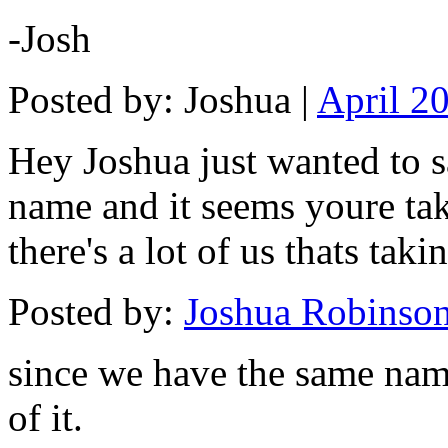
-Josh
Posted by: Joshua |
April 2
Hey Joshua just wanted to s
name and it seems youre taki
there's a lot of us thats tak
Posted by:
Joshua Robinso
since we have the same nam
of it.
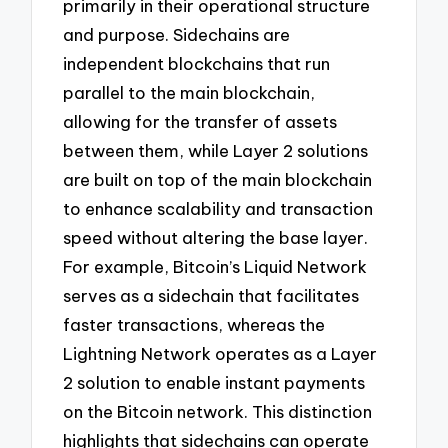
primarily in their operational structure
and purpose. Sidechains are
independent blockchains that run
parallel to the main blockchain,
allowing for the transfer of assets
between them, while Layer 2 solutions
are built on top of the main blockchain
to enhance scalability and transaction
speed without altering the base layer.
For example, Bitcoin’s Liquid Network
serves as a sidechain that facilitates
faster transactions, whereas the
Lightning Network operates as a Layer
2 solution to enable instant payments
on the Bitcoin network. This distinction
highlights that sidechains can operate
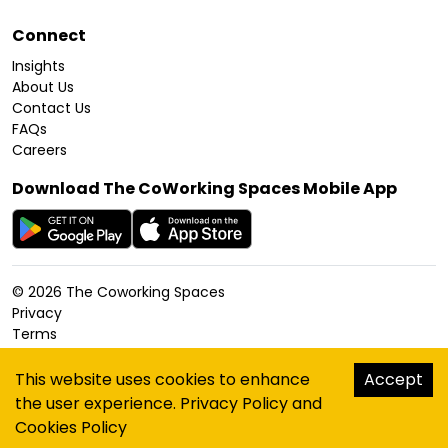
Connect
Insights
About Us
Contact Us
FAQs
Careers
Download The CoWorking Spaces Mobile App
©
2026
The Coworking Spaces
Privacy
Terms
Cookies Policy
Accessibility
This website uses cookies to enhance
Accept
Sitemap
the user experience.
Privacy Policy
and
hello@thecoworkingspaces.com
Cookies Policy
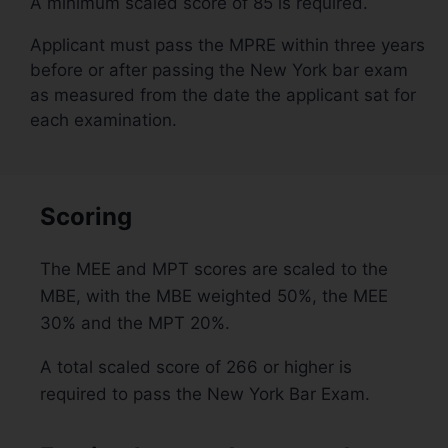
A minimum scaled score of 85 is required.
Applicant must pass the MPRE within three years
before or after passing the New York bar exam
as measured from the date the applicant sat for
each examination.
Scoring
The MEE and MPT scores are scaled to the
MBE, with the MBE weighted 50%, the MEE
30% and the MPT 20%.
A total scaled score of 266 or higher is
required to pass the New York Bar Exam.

######

- [JOB]:
Go to the line above holding "Privacy Policy", then copy exactly each line down to and including the one holding "as measured from", leaving pictures out.

- [WRITTEN ANSWER]:
Privacy Policy
and
hello@thecoworkingspaces.com
Cookies Policy
A minimum scaled score of 85 is required.
Applicant must pass the MPRE within three years
before or after passing the New York bar exam
as measured from the date the applicant sat for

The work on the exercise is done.